[Текст упражнения]:

========================================================================

К маленькой кучке искренне ненавидящих “эту страну”, презирающих Россию и русских как “быдло”, относились как к больным. Иногда это извиняли страданиями в тюрьмах… Того, что именно эти люди всего через четыре-пять лет уничтожат СССР, захватят СМИ, власть и собственность в России, никто не мог представить в самом страшном сне.

Как трамплин для большой карьеры и заработка начавшуюся шумную волну социальной неформальщины тогда воспринимало всего два-три человека. Причём не преуспели даже они, – имею в виду Пельмана, Скворцова и ещё двоих-троих всерьёз относящихся к своим титулам “вождей клубов”. Тем временем Кагарлицкий, Павловский и Игрунов успешно ресоциализировались после отсидок, ссылок и тому подобного. Настоящие упертые диссиденты всех их считали соглашателями, предателями, всем рассказывали гадости про их гадкое поведение на следствии.

Однако для большинства неформалов это была чистая игра и самодеятельность, глоток свободы и солидарности в попытке самим реализовать хоть маленькую справедливость. Без копейки денег, в чужих помещениях на птичьих правах (выгоняли из них обычно после 3-4 заседания), на одной личной и групповой энергии, связях и коммуникативных возможностях... Цели и перспективы были почти всем абсолютно не ясны.

Кагарлицкий, по-моему, хотел появления что-то вроде КОС-КОР (зародыша соцпартии), чтобы потом на неизбежной волне забастовок создать российскую “Солидарность”. Скворцов, по-моему, думал о коммунистических и социалистических клубах как рычаге обновления КПСС.

С Пельманом у меня откровенных разговоров о целях не было. (По-моему, ему, как Абраму из известного анекдота, “сам процесс нравился”, а многочисленные дети получались побочно.)

Павловского, как и Кагарлицкого, я воспринимал как личностно яркого и крупного человека, хотя формула: “способный... очень способный... на всё способный” применительно к обоим персонажам всегда в голове крутилось. Запасы энергии убеждения и идеализма перспектив (при всём мелкобесии средств) у него были огромные. С ним у меня откровенных разговоров о целях тоже никогда не было. Обычно он произносил циничные фразы в духе “куй железо, пока Горбачев”.

При этом Ельцин толком и не знал про всё это. (Я допускаю, что ему это было совершенно не интересно.) И при колоссальнейшей и даже доминирующей роли средств массовой информации во всём происходящем, вся эта “гласность” шумела сама по себе, а деятельность самодеятельных общественных движений происходила сама по себе.

 

НА ФОНЕ ПОДГОТОВКИ ВСТРЕЧИ-ДИАЛОГА

П: Весной 87-го параллельно происходят два важных процесса - подготовка встречи-диалога и создание клуба “Перестройка”. Вы при этом только присутствовали или ещё и участвовали?

М: Нет, я при этом только присутствовал.

========================================================================

Строки набора данных

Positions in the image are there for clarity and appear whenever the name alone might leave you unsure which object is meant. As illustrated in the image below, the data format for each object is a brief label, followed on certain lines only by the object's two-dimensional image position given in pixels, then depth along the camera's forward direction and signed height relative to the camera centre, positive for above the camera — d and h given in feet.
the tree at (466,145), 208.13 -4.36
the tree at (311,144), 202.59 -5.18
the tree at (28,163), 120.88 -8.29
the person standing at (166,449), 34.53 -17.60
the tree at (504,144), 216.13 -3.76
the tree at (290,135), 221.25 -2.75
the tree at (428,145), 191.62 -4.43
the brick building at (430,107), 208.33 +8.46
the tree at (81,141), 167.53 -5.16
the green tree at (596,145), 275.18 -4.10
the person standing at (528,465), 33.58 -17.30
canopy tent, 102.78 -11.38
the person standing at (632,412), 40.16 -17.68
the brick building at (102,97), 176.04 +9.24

========================================================================

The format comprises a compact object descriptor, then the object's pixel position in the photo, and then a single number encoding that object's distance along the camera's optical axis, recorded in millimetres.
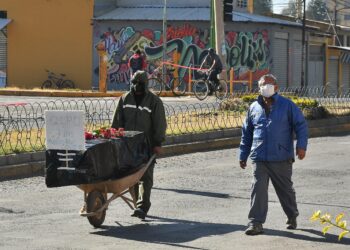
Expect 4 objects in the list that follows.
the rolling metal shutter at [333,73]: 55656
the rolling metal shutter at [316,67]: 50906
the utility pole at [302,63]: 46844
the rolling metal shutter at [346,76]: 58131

========================================================================

[Цель упражнения]: Перепишите дословно отрывок из текста о неформалах времён перестройки от слов «Павловского, как и» до слов «сама по себе.». Эти строки для работы не понадобятся.

[Результат упражнения]:
Павловского, как и Кагарлицкого, я воспринимал как личностно яркого и крупного человека, хотя формула: “способный... очень способный... на всё способный” применительно к обоим персонажам всегда в голове крутилось. Запасы энергии убеждения и идеализма перспектив (при всём мелкобесии средств) у него были огромные. С ним у меня откровенных разговоров о целях тоже никогда не было. Обычно он произносил циничные фразы в духе “куй железо, пока Горбачев”.

При этом Ельцин толком и не знал про всё это. (Я допускаю, что ему это было совершенно не интересно.) И при колоссальнейшей и даже доминирующей роли средств массовой информации во всём происходящем, вся эта “гласность” шумела сама по себе, а деятельность самодеятельных общественных движений происходила сама по себе.